Tidak bisa dipungkiri, praktik pengasuhan single parents mengalami banyak tantangan. Single parents harus menjalani peran ganda sebagai ayah dan ibu sekaligus, sebagai pencari nafkah serta mengurus rumah dan mengasuh anak. Konsekuensinya, waktu untuk menjalin kedekatan maupun untuk mengajarkan kedisiplinan pada anak bisa jadi kurang. Beberapa single parent yang berpisah atau cerai hidup kadang juga kesulitan untuk menjelaskan ke anak tentang kondisi pernikahan kedua orang tuanya, terlebih jika masih tersisa konflik di antara mereka. Co-parenting atau mengasuh bersama bisa jadi pilihan, namun kenyataannya seringkali tidak semudah itu. Opsi lain yang sering dijalankan oleh para single parents adalah bekerja sama dengan keluarga besar untuk mengasuh anak. Co-parenting maupun pengasuhan oleh keluarga besar mengalami tantangan yang sama, yakni konsistensi. Dari mini riset yang saya lakukan pada 2018, ibu tunggal, terlebih yang bercerai dengan suaminya, cenderung mengasuh anaknya dengan kehangatan yang tinggi. Kehangatan yang tinggi ini menimbulkan kepercayaan dan kelekatan anak terhadap ibu. Akibatnya, ada anak yang enggan menuruti orang lain selain ibu, dan anak menunjukkan sikap protektif pada ibu.
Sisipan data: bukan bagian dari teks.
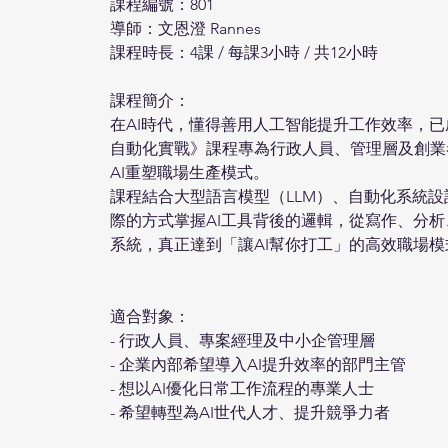
課程編號：801
課
程
導師：文恩澄 Rannes
優
課程時長：4課 / 每課3小時 / 共12小時
惠
課程簡介：
在AI時代，懂得善用人工智能提升工作效率，已
自動化實戰》課程專為行政人員、管理層及創業
AI重塑職場生產模式。
課程結合大型語言模型（LLM）、自動化系統設計
際的方式掌握AI工具背後的邏輯，從寫作、分
系統，真正達到「讓AI幫你打工」的高效職場模
適合對象：
- 行政人員、專案經理及中小企管理層
- 企業內部希望導入AI提升效率的部門主管
- 想以AI優化日常工作流程的專業人士
- 希望轉型為AI世代人才、提升競爭力者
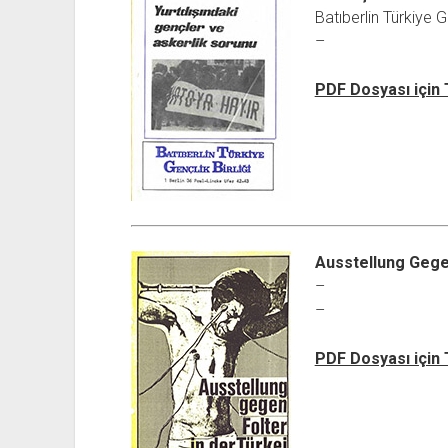
Batıberlin Türkiye Ge
–
PDF Dosyası için
Ausstellung Gegen
–
–
PDF Dosyası için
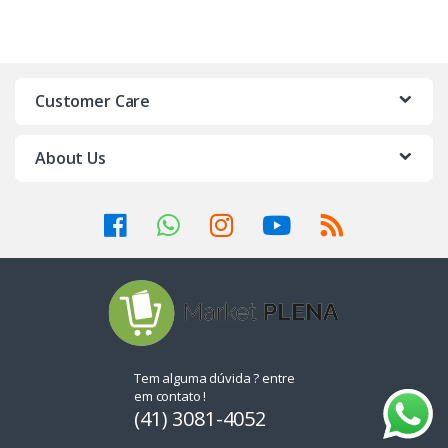
Customer Care
About Us
Tem alguma dúvida ? entre
em contato !
(41) 3081-4052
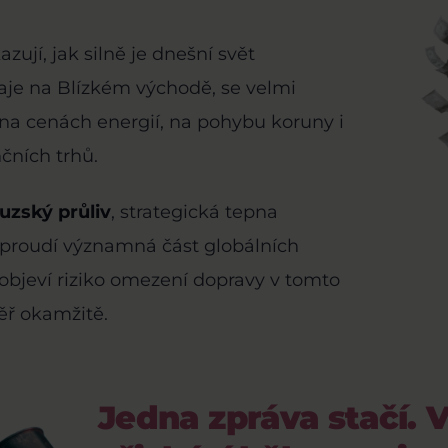
ují, jak silně je dnešní svět
raje na Blízkém východě, se velmi
 na cenách energií, na pohybu koruny i
čních trhů.
zský průliv
, strategická tepna
proudí významná část globálních
objeví riziko omezení dopravy v tomto
ěř okamžitě.
Jedna zpráva stačí. Vo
Di sisi lain, single parents rentan melakukan praktik pengasuhan yang inefektif, misalnya dengan menakut-nakuti atau mengancam anak, bahkan melakukan kekerasan fisik dan verbal pada anak. Hal semacam ini umumnya terjadi karena kelelahan yang dialami single parents dalam menjalankan tanggung jawabnya. Permasalahan dalam pengasuhan juga umumnya muncul lagi ketika ayah maupun ibu memiliki pasangan baru.
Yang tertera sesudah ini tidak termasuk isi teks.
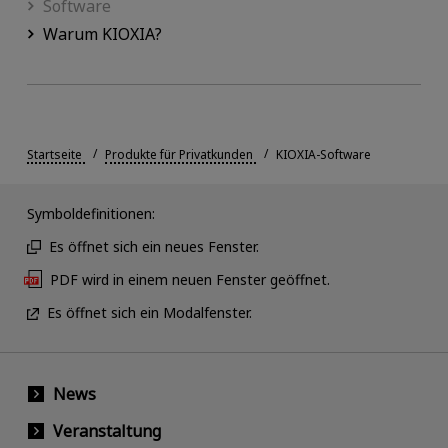
Software
Warum KIOXIA?
Startseite
Produkte für Privatkunden
KIOXIA-Software
Symboldefinitionen:
Es öffnet sich ein neues Fenster.
PDF wird in einem neuen Fenster geöffnet.
Es öffnet sich ein Modalfenster.
News
Veranstaltung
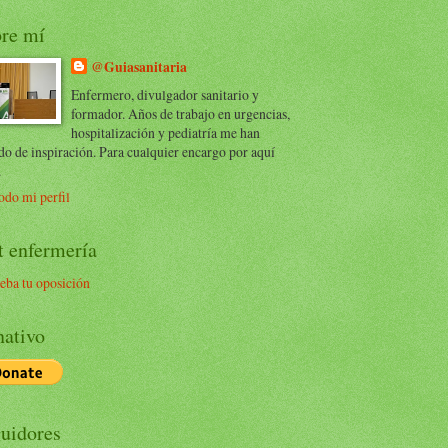
re mí
@Guiasanitaria
Enfermero, divulgador sanitario y
formador. Años de trabajo en urgencias,
hospitalización y pediatría me han
do de inspiración. Para cualquier encargo por aquí
.
odo mi perfil
t enfermería
eba tu oposición
ativo
uidores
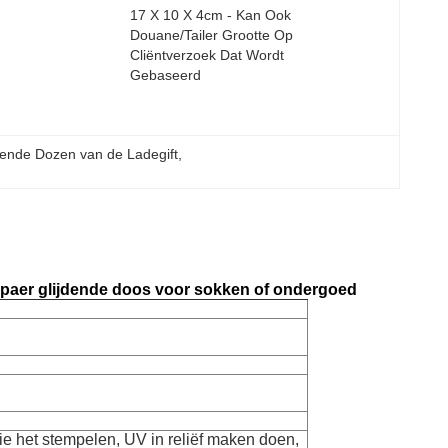
17 X 10 X 4cm - Kan Ook 
Douane/tailer Grootte Op 
Cliëntverzoek Dat Wordt 
Gebaseerd
dende Dozen van de Ladegift
, 
ppaer glijdende doos voor sokken of ondergoed
lie het stempelen, UV in reliëf maken doen,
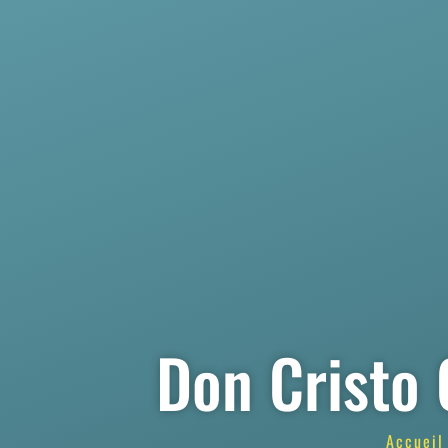
Don Cristo
Accueil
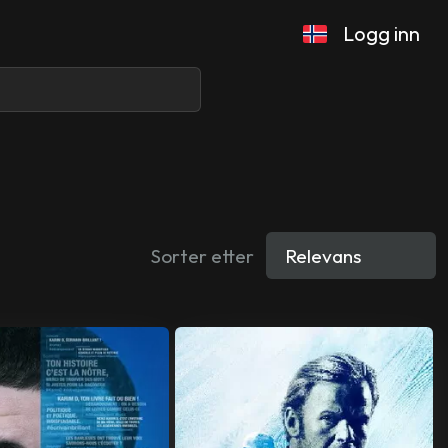
Logg inn
Sorter etter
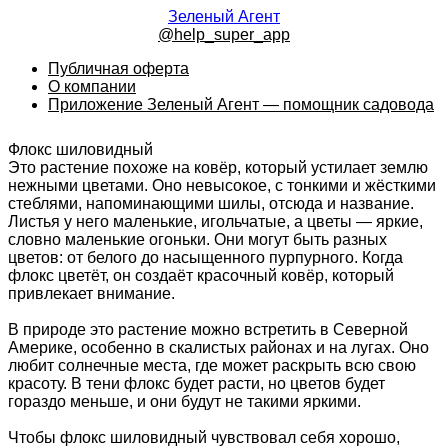
Зеленый Агент
@help_super_app
Публичная оферта
О компании
Приложение Зеленый Агент — помощник садовода
Флокс шиловидный
Это растение похоже на ковёр, который устилает землю
нежными цветами. Оно невысокое, с тонкими и жёсткими
стеблями, напоминающими шилы, отсюда и название.
Листья у него маленькие, игольчатые, а цветы — яркие,
словно маленькие огоньки. Они могут быть разных
цветов: от белого до насыщенного пурпурного. Когда
флокс цветёт, он создаёт красочный ковёр, который
привлекает внимание.
В природе это растение можно встретить в Северной
Америке, особенно в скалистых районах и на лугах. Оно
любит солнечные места, где может раскрыть всю свою
красоту. В тени флокс будет расти, но цветов будет
гораздо меньше, и они будут не такими яркими.
Чтобы флокс шиловидный чувствовал себя хорошо,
Single Parents dan Pendidikan Iman
Dalam pengalaman saya menemani para single parents, ketika mengalami masa-masa sulit maupun ketika sudah menjadi single parents, umumnya mereka melakukan upaya untuk semakin dekat pada Tuhan. Bagi para ibu tunggal, umumnya mereka mengenalkan sosok Tuhan dan tokoh agama sebagai sosok ayah yang bisa dijadikan sandaran sekaligus panutan. Meski demikian, beberapa single parents merasa kesulitan untuk mengajarkan hal ini pada anak-anak mereka. Dalam banyak kasus, kesulitan tersebut berkaitan dengan kondisi para single parents yang juga mengalami pergulatan iman dalam diri mereka. Tantangan ini biasanya coba diatasi dengan melibatkan orang lain dalam pendidikan iman anak.
Keterlibatan dan dukungan dari orang lain adalah salah satu kebutuhan utama bagi seorang single parent. Dukungan emosional berupa penguatan, apresiasi, penerimaan, orang-orang yang bersedia mendengarkan keluh kesah, tempat berbagi saran dan informasi, serta perasaan senasib sepenanggungan adalah hal-hal yang bisa membantu para single parents berfungsi lebih optimal. Di tengah kenyataan bahwa keluarga mereka tidak lagi utuh, kehadiran komunitas dapat menjadi keluarga baru bagi single parents. Kenyataan ini menjadi undangan bagi Gereja untuk menampilkan wajah Allah yang penuh kasih dan kerahiman-Nya yang memancar bagi semua orang, termasuk para single parents.